Given request:
Repeat word for word the stretch of rows from the start through the line containing "For every layout", including both ends.

===== The data =====

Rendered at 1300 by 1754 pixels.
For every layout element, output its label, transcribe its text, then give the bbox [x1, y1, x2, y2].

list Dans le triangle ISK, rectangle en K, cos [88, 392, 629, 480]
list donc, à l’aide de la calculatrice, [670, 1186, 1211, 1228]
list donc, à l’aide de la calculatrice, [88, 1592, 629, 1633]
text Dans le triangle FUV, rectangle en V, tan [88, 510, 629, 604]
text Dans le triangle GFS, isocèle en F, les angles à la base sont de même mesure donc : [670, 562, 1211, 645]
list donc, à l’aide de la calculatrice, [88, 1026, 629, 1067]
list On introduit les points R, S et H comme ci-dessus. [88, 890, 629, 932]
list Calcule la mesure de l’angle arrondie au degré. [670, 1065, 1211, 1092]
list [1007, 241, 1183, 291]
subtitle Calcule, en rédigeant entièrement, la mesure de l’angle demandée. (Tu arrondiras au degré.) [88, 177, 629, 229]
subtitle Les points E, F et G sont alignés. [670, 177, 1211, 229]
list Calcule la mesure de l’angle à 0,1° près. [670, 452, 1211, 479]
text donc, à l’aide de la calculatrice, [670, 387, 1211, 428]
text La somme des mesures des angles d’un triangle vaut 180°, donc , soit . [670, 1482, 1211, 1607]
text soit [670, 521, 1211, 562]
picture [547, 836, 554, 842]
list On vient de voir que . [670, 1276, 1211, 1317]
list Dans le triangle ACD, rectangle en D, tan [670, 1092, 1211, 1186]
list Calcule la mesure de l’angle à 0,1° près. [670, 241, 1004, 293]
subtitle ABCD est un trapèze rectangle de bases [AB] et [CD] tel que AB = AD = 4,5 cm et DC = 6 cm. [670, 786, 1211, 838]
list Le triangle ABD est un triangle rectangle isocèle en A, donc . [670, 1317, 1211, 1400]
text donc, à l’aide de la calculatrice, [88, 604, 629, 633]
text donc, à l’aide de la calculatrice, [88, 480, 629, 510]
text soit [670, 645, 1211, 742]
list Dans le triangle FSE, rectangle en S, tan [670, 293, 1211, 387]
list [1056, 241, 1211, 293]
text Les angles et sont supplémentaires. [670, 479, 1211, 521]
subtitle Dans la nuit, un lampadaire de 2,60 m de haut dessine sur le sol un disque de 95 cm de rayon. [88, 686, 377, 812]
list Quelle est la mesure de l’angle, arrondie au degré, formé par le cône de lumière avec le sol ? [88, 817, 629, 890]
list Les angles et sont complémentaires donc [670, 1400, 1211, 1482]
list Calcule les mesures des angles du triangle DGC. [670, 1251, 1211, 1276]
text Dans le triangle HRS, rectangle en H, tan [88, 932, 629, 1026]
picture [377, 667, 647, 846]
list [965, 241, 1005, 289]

=====

Task answer:
Rendered at 1300 by 1754 pixels.
For every layout element, output its label, transcribe its text, then give the bbox [x1, y1, x2, y2].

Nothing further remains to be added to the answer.